Avec l’éclatement de l’Union soviétique en décembre 1991, le territoire se rétracte à nouveau et les habitants de la Russie se retrouvent à nouveau avec un problème d’identité. Les documents soviétiques portaient deux indications : la citoyenneté soviétique et la nationalité russe, ukrainienne, lettonne... Or actuellement on peut être russe de citoyenneté et russe (rousskiï) de nationalité (on emploie souvent le terme très connoté de russe ethnique pour traduire rousskiï), de la même manière on peut être russe, citoyen de la Fédération de Russie et de nationalité tatare. La nationalité est déterminée par le droit du sang alors que la citoyenneté est régie par le droit du sol. Mais la nationalité peut être parfois très artificielle dans le cas de familles ayant quittées leur république d’origine depuis des générations et des générations.

Avec la transition "démocratique", la nouvelle Russie avait tenté apparemment de faire table rase du passé en supprimant les symboles soviétiques. Le drapeau rouge est remplacé dans le drapeau tricolore, la faucille et le marteau ont été remplacés par l’Aigle à deux têtes (qui regarde et domine l’Est, l’Asie et l’Ouest, l’Europe). L’hymne soviétique, qui n’était déjà plus l’internationale depuis Staline et les années 1940, avait été remplacé par un air du compositeur russe du XIXe siècle Glinka intitulé "Chanson patriotique". Or le nouvel hymne ne comportait aucune parole.

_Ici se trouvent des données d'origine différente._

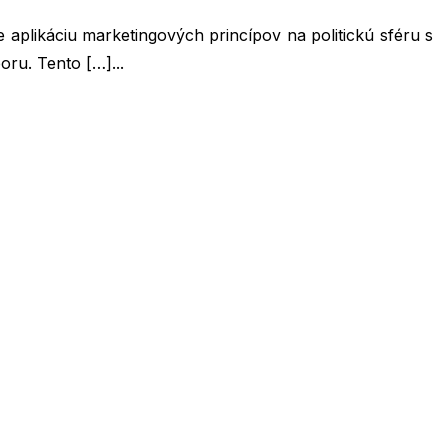
e aplikáciu marketingových princípov na politickú sféru s
oru. Tento […]...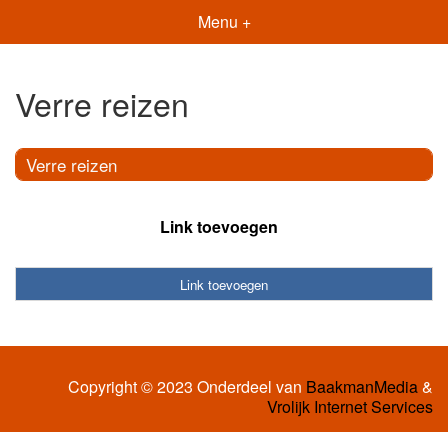
Menu +
Verre reizen
Verre reizen
Link toevoegen
Link toevoegen
Copyright © 2023 Onderdeel van
BaakmanMedia
&
Vrolijk Internet Services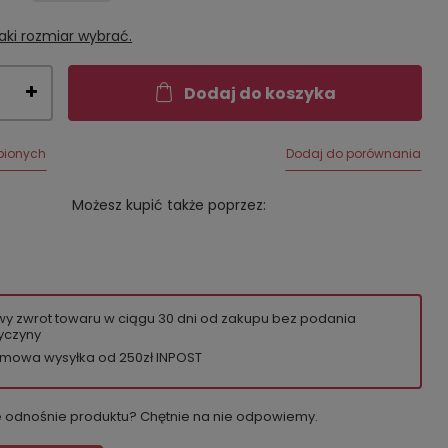
aki rozmiar wybrać.
Dodaj do koszyka
bionych
Dodaj do porównania
Możesz kupić także poprzez:
wy zwrot towaru w ciągu
30
dni od zakupu bez podania
yczyny
mowa wysyłka od 250zł INPOST
e odnośnie produktu? Chętnie na nie odpowiemy.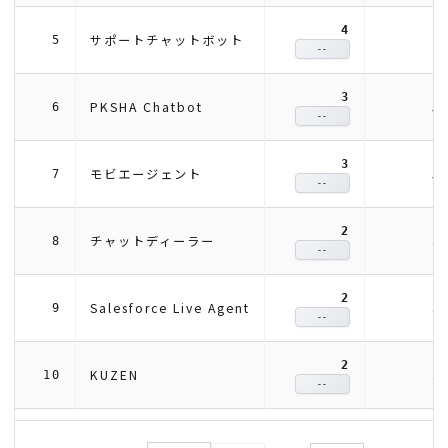
4
7
サポートチャットボット
5
--
3
5
PKSHA Chatbot
6
--
3
5
モビエージェント
7
--
2
3
チャットディーラー
8
--
2
3
Salesforce Live Agent
9
--
2
3
KUZEN
10
--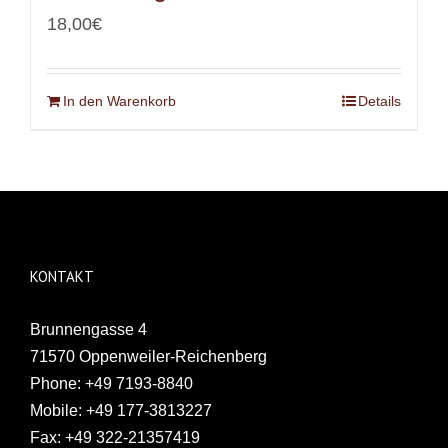
18,00
€
In den Warenkorb
Details
KONTAKT
Brunnengasse 4
71570 Oppenweiler-Reichenberg
Phone:
+49 7193-8840
Mobile:
+49 177-3813227
Fax:
+49 322-21357419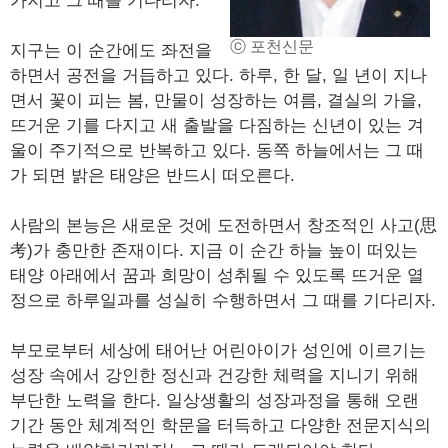
가지고 그 때를 기다리자.
ⓒ 포천신문
지구는 이 순간에도 좌전을
하면서 공전을 거듭하고 있다. 하루, 한 달, 일 년이 지나
면서 꽃이 피는 봄, 만물이 성장하는 여름, 결실의 가을,
뜨거운 기를 다지고 새 출발을 다짐하는 신년이 있는 겨
울이 주기적으로 반복하고 있다. 동쪽 하늘에서는 그 때
가 되면 밝은 태양은 반드시 떠오른다.
사람의 본능은 새로운 것에 도전하면서 창조적인 사고(思
考)가 충만한 존재이다. 지금 이 순간 하늘 높이 떠있는
태양 아래에서 꿈과 희망이 성취될 수 있도록 뜨거운 열
정으로 하루일과를 성실히 수행하면서 그 때를 기다리자.
부모로부터 세상에 태어난 어린아이가 성인에 이르기는
성장 속에서 강인한 정신과 건강한 체력을 지니기 위해
부단한 노력을 한다. 일상생활의 성장과정을 통해 오랜
기간 동안 체계적인 학문을 터득하고 다양한 전문지식의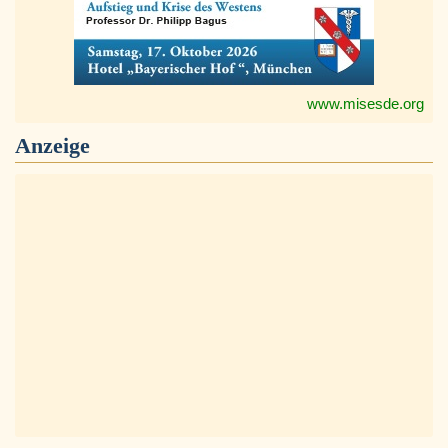
www.misesde.org
Anzeige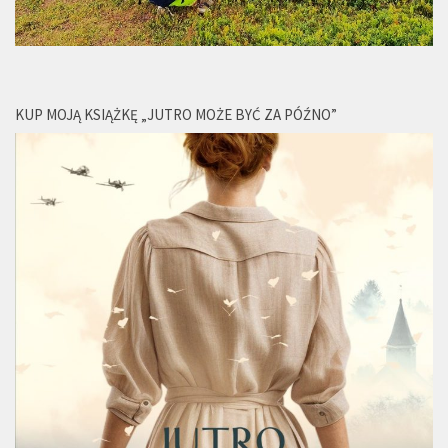
KUP MOJĄ KSIĄŻKĘ „JUTRO MOŻE BYĆ ZA PÓŹNO”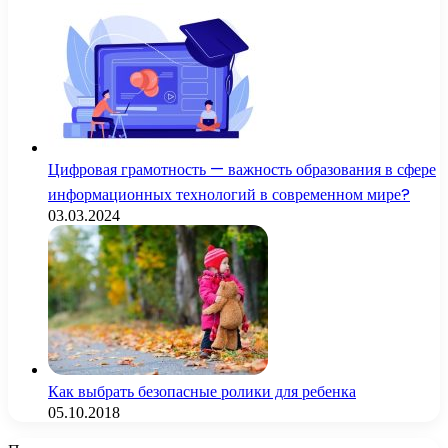
Цифровая грамотность — важность образования в сфере
информационных технологий в современном мире?
03.03.2024
Как выбрать безопасные ролики для ребенка
05.10.2018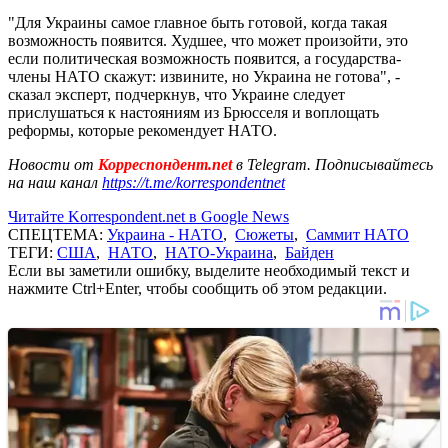
"Для Украины самое главное быть готовой, когда такая
возможность появится. Худшее, что может произойти, это
если политическая возможность появится, а государства-
члены НАТО скажут: извините, но Украина не готова", -
сказал эксперт, подчеркнув, что Украине следует
прислушаться к настояниям из Брюсселя и воплощать
реформы, которые рекомендует НАТО.
Новости от
Корреспондент.net
в Telegram. Подписывайтесь
на наш канал
https://t.me/korrespondentnet
Читайте Korrespondent.net в Google News
СПЕЦТЕМА:
Украина - НАТО
,
Сюжеты
,
Саммит НАТО
ТЕГИ:
США
,
НАТО
,
НАТО-Украина
,
Байден
Если вы заметили ошибку, выделите необходимый текст и
нажмите Ctrl+Enter, чтобы сообщить об этом редакции.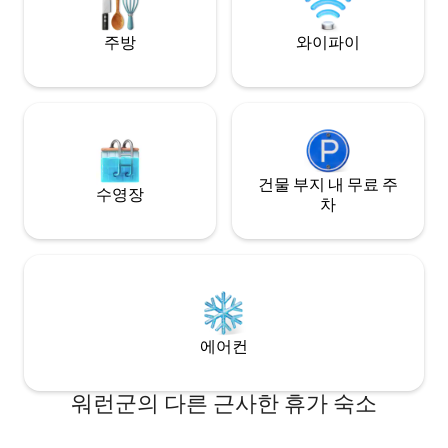
주방
와이파이
건물 부지 내 무료 주
수영장
차
에어컨
워런군의 다른 근사한 휴가 숙소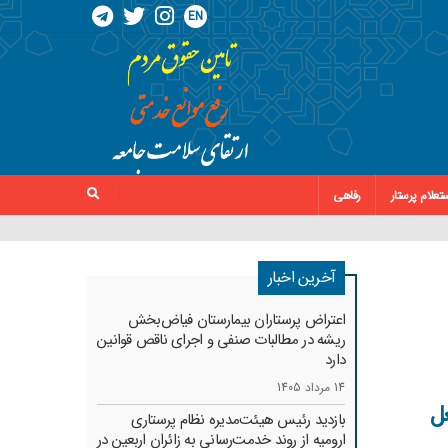
EN
تعلام پرستار
رفاهی
آخرین اخبار
اعتراض پرستاران بیمارستان فیاض‌بخش
ریشه در مطالبات صنفی و اجرای ناقص قوانین
دارد
14 مرداد 1405
غل
بازدید رئیس هیئت‌مدیره نظام پرستاری
ارومیه از روند خدمت‌رسانی به زائران اربعین در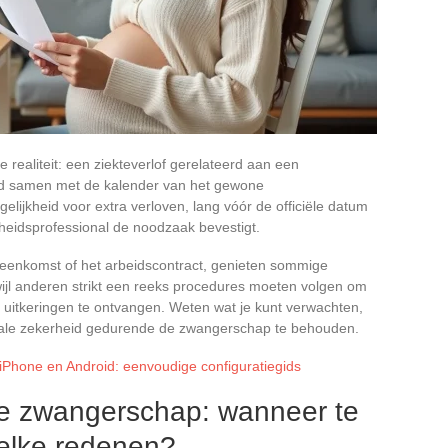
 realiteit: een ziekteverlof gerelateerd aan een
ijd samen met de kalender van het gewone
lijkheid voor extra verloven, lang vóór de officiële datum
dheidsprofessional de noodzaak bevestigt.
ereenkomst of het arbeidscontract, genieten sommige
ijl anderen strikt een reeks procedures moeten volgen om
e uitkeringen te ontvangen. Weten wat je kunt verwachten,
ociale zekerheid gedurende de zwangerschap te behouden.
iPhone en Android: eenvoudige configuratiegids
 de zwangerschap: wanneer te
elke redenen?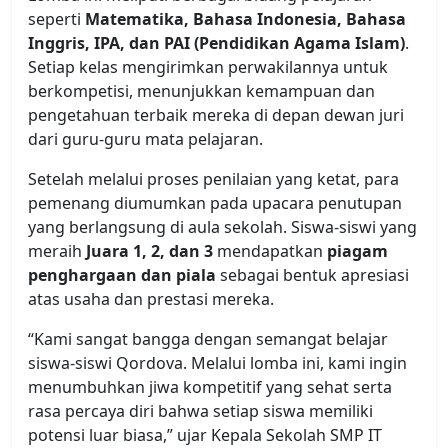
seperti
Matematika, Bahasa Indonesia, Bahasa
Inggris, IPA, dan PAI (Pendidikan Agama Islam)
.
Setiap kelas mengirimkan perwakilannya untuk
berkompetisi, menunjukkan kemampuan dan
pengetahuan terbaik mereka di depan dewan juri
dari guru-guru mata pelajaran.
Setelah melalui proses penilaian yang ketat, para
pemenang diumumkan pada upacara penutupan
yang berlangsung di aula sekolah. Siswa-siswi yang
meraih
Juara 1, 2, dan 3
mendapatkan
piagam
penghargaan dan piala
sebagai bentuk apresiasi
atas usaha dan prestasi mereka.
“Kami sangat bangga dengan semangat belajar
siswa-siswi Qordova. Melalui lomba ini, kami ingin
menumbuhkan jiwa kompetitif yang sehat serta
rasa percaya diri bahwa setiap siswa memiliki
potensi luar biasa,” ujar Kepala Sekolah SMP IT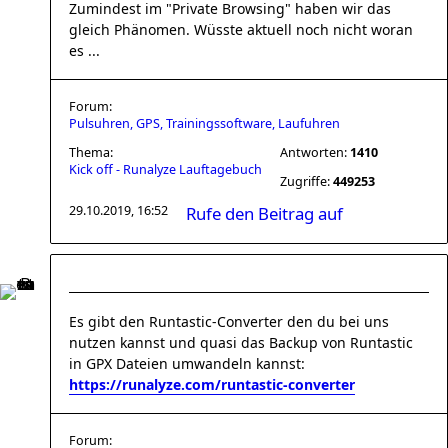
Zumindest im "Private Browsing" haben wir das
gleich Phänomen. Wüsste aktuell noch nicht woran
es ...
Forum:
Pulsuhren, GPS, Trainingssoftware, Laufuhren
Thema:
Antworten:
1410
Kick off - Runalyze Lauftagebuch
Zugriffe:
449253
29.10.2019, 16:52
Rufe den Beitrag auf
Es gibt den Runtastic-Converter den du bei uns
nutzen kannst und quasi das Backup von Runtastic
in GPX Dateien umwandeln kannst:
https://runalyze.com/runtastic-converter
Forum:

Quelques mois après l’arrivée de Poutine, la question de l’hymne et des symboles de la Russie redevient d’actualité. Le parlement accepte le projet présidentiel de drapeau rouge pour l’Armée russe, de drapeau tricolore pour la Russie, de l’aigle à deux têtes comme symboles du pays. L’hymne redevient l’hymne soviétique pour ce qui est de la musique et un concours est organisé pour trouver de nouvelles paroles. Le gagnant est ....Sergeï Mikhalkov, le poète officiel qui avait déjà écrit l’hymne en 1944. Le plus drôle est qu’il avait déjà réécrit l’hymne pour faire disparaître le nom de Staline au moment de la déstalinisation. Le poète, père des réalisateurs Mikhalkov et Konchalovski. Les nouvelles paroles enchaînent les poncifs, mais chose nouvelle la religion est présente : "pays d’origine protégé par Dieu", au grand dam des anticléricaux qui ne voient pas d’un bon oeil la lune de miel actuelle entre l’Église orthodoxe et l’État. Mais pas un mot sur le citoyen, ses droits, ses libertés et rien non plus sur la citoyenneté multi-ethnique, juste une rare allusion à "l’union de peuples frères".

La double restauration qu’a opérée Poutine a suscité des polémiques mais peu de réelles oppositions. Alors que seul un décret présidentiel de Eltsine avait modifié armes et hymne de la Russie, cette fois-ci c’est une loi qui est passée à la Douma, obtenant le soutien d’une très grande partie de l’assemblée nationale. Poutine dote la Russie d’éléments datant du tsarisme (l’aigle) et de l’Union soviétique. Dont les conception d’un État impérial, de l’identité russe, du rapport aux autres nationalités n’étaient pas si éloignées. Cette double réhabilitation sert aussi à redonner une certaine fierté (mal placée) à la population au moment où l’amélioration sociale tant promise par Poutine se fait attendre.